Referring to Figure 2, the external 220V power supply is converted into 12V voltage by the PSU and enters the power board, and then to the CPU board and other functional boards. Multiple temperature sensors read the current temperature values of the power board in real time, thereby indirectly detecting the current current magnitude, and send the read temperature values to the BMC in the form of electrical signals. Assume that at a certain moment, the temperature value read by one of the multiple temperature sensors is 65°C, which exceeds the predetermined threshold of 60°C, indicating that the position on the power board where the temperature sensor is located is short-circuited due to uncertain factors, and the BMC is on After receiving the temperature value and comparing it with the predetermined threshold value, it is determined that the temperature value has exceeded the threshold value, and then sends a power-off control signal to the PSU, and the PSU cuts off the external 220V power supply according to the power-off control signal and continues to input voltage to the power board .

In the existing technology, if there is a short circuit caused by the above uncertain factors, under unknown circumstances, when the server is powered on, an overcurrent will occur at the short circuit position of the circuit board, and the current will increase instantaneously. Accompanied by a sudden rise in temperature, the circuit board is burned.

Compared with the prior art, when a short circuit caused by the above-mentioned uncertain factors occurs, the above-mentioned technology of the present invention can terminate the input of the external voltage in time, prevent further damage to the power supply board and the entire circuit board, and can control the temperature at a certain level.

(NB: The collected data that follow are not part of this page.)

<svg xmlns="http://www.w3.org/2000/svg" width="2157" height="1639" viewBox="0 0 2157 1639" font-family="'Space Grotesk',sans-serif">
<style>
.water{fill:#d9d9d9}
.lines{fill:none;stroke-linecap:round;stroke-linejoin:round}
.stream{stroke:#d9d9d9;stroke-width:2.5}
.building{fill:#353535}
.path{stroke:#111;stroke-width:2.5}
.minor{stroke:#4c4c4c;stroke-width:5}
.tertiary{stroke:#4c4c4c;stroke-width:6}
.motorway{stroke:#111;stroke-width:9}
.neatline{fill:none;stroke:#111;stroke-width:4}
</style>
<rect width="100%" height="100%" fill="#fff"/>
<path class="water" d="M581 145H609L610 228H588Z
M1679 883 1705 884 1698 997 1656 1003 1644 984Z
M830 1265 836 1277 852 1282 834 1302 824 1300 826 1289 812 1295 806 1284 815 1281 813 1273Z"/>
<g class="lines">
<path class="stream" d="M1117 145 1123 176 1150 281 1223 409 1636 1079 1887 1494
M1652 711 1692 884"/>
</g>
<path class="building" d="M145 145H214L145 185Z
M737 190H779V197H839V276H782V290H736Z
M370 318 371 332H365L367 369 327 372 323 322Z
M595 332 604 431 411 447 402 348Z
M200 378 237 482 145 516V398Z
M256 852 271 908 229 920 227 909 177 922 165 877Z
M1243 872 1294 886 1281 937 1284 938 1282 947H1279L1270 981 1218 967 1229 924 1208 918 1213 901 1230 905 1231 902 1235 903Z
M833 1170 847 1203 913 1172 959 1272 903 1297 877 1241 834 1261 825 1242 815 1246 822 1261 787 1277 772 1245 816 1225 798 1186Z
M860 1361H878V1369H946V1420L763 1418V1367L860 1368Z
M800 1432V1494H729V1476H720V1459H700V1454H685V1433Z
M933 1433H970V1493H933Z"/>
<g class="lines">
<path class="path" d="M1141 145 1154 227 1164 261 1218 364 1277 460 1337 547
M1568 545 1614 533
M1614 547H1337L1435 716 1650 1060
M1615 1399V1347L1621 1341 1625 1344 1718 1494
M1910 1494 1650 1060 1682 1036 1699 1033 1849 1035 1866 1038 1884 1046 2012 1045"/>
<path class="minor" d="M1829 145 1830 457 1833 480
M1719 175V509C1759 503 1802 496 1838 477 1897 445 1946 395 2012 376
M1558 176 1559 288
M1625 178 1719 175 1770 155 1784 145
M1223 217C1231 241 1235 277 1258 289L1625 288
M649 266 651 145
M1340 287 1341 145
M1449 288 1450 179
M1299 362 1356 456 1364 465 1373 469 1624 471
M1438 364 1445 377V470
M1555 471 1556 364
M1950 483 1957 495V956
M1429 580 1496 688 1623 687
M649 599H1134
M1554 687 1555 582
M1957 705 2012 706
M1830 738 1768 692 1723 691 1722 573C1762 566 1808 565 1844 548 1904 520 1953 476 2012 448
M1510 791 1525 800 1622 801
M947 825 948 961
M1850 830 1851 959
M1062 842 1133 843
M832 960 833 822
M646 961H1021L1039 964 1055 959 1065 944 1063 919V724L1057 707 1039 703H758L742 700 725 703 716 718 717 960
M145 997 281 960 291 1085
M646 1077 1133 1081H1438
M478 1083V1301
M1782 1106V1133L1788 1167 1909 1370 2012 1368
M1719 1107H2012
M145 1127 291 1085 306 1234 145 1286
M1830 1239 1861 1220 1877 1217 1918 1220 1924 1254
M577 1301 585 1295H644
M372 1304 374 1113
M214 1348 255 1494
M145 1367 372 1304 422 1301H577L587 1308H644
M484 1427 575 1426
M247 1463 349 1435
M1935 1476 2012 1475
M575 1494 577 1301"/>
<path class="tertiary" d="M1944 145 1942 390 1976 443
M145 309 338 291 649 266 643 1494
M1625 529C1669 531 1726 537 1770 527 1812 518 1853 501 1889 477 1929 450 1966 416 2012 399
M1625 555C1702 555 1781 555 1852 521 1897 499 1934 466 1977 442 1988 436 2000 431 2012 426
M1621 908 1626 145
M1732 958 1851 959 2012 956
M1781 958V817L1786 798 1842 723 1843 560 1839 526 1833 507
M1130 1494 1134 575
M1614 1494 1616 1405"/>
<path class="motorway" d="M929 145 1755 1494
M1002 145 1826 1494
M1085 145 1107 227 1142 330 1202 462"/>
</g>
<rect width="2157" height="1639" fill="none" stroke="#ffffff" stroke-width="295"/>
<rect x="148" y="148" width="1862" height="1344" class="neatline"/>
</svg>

Within the range without exceeding the predetermined threshold, thereby avoiding circuit board burnout.

Although the embodiments disclosed in the present invention are as above, the described content is only an embodiment adopted for understanding the present invention, and is not intended to limit the present invention. Anyone skilled in the field of the present invention can make any modifications and changes in the form and details of the implementation without departing from the spirit and scope disclosed by the present invention, but the patent protection scope of the present invention must still be The scope defined by the appended claims shall prevail.

Claims (6)

1. a power panel, is characterized in that, is provided with temperature sensor in described power panel, and described temperature sensor is used for the temperature value of power panel described in Real-Time Monitoring.

2. power panel according to claim 1, is characterized in that, the quantity of described temperature sensor at least comprises one.

3. power panel according to claim 1 and 2, is characterized in that, described temperature sensor is arranged in the presumptive area in described power panel, and wherein, Copper Foil area corresponding to described presumptive area is more than or equal to preset value.

4. a circuit board of server system, comprises power panel and control module, it is characterized in that:

Be provided with temperature sensor in described power panel, described temperature sensor is used for the temperature value of power panel described in Real-Time Monitoring;

Described control module is used for when described temperature value is greater than or equal to predetermined threshold, cuts off external power source and inputs the voltage of described power panel.

5. circuit board of server system according to claim 4, is characterized in that, the quantity of described temperature sensor at least comprises one.

6. the circuit board of server system according to claim 4 or 5, is characterized in that, described temperature sensor is arranged in the presumptive area in described power panel, and wherein, Copper Foil area corresponding to described presumptive area is more than or equal to preset value.